骨粗鬆症治療における薬剤治療方針の選択に当たり、新検査を9月から保険収載—厚労省
2018.9.5.(水)
D007【血液化学検査】に、新たに「24」として「ECLIA法を用いた25-ヒドロキシビタミンD」を加える―。
厚生労働省は8月31日に通知「検査料の点数の取扱いについて」を発出し、こういった点を明らかにしました(厚労省のサイトはこちら(通知)とこちら(中医協資料))。9月1日から適用されています。
高齢化が進行する中では骨粗鬆症がさらに増加していくと予想されます。骨粗鬆症は、骨量が減少し、骨折しやすくなる状態をさします。例えば、尻もちをついた際に大腿骨頸部を骨折し、それが引き金となって歩行困難となり、要介護状態となるケースなどが考えられます。このため、早期発見と適切な予防・治療が重要となります。
最近の研究において、「骨粗鬆症治療開始前の25-ヒドロキシビタミンD値が低いほど、以降5年間における骨折発生率が有意に高い」ことが明らかになりました。
これを受け、8月22日の中央社会保険医療協議会において、本検査が「代謝性骨疾患におけるビタミンD欠乏症の診断の補助やビタミンD不足状態の判定の補助」に有用であるとして、保険導入することが認められたものです。
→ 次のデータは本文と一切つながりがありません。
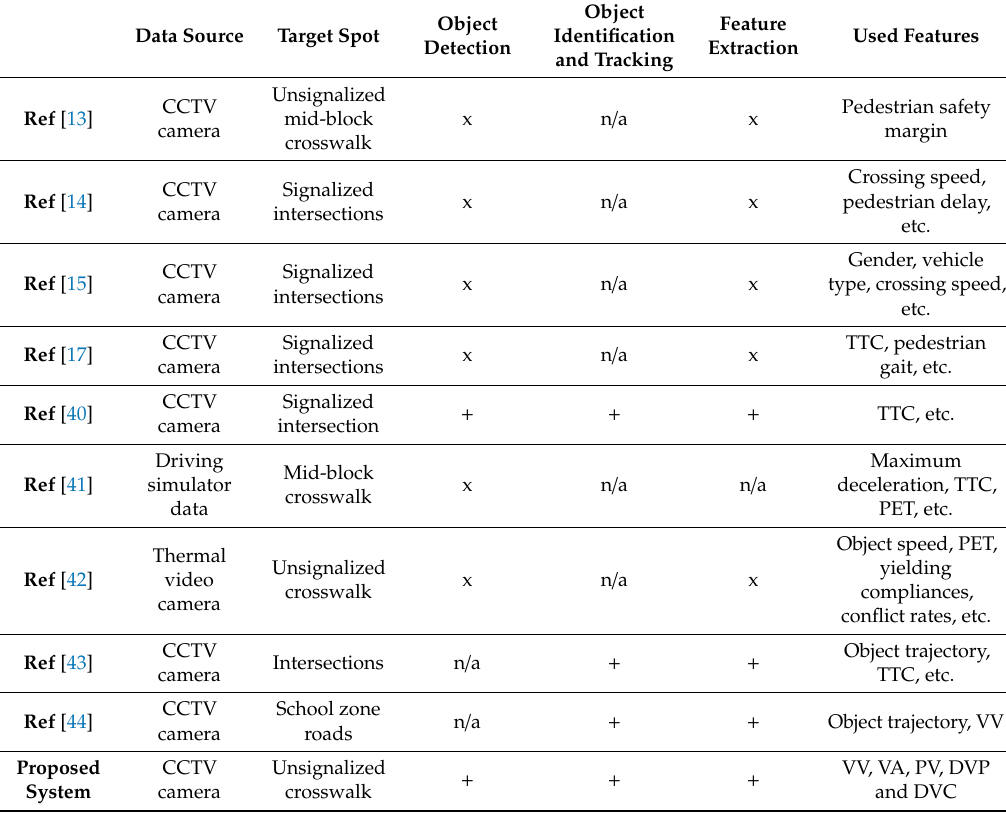
Table 5. Comparison table for characteristics of previous systems with our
具体的には、「原発性骨粗鬆症の患者」に対しECLIA法によって「25-ヒドロキシビタミンD」を測定した場合に、骨粗鬆症の薬剤治療方針の選択時1回に限って、D007【血液化学検査】の「30 KL-6」の所定点数(117点)に準じて算定できます。
本検査を実施する際には、関連学会の定める実施方針を遵守することが求められます。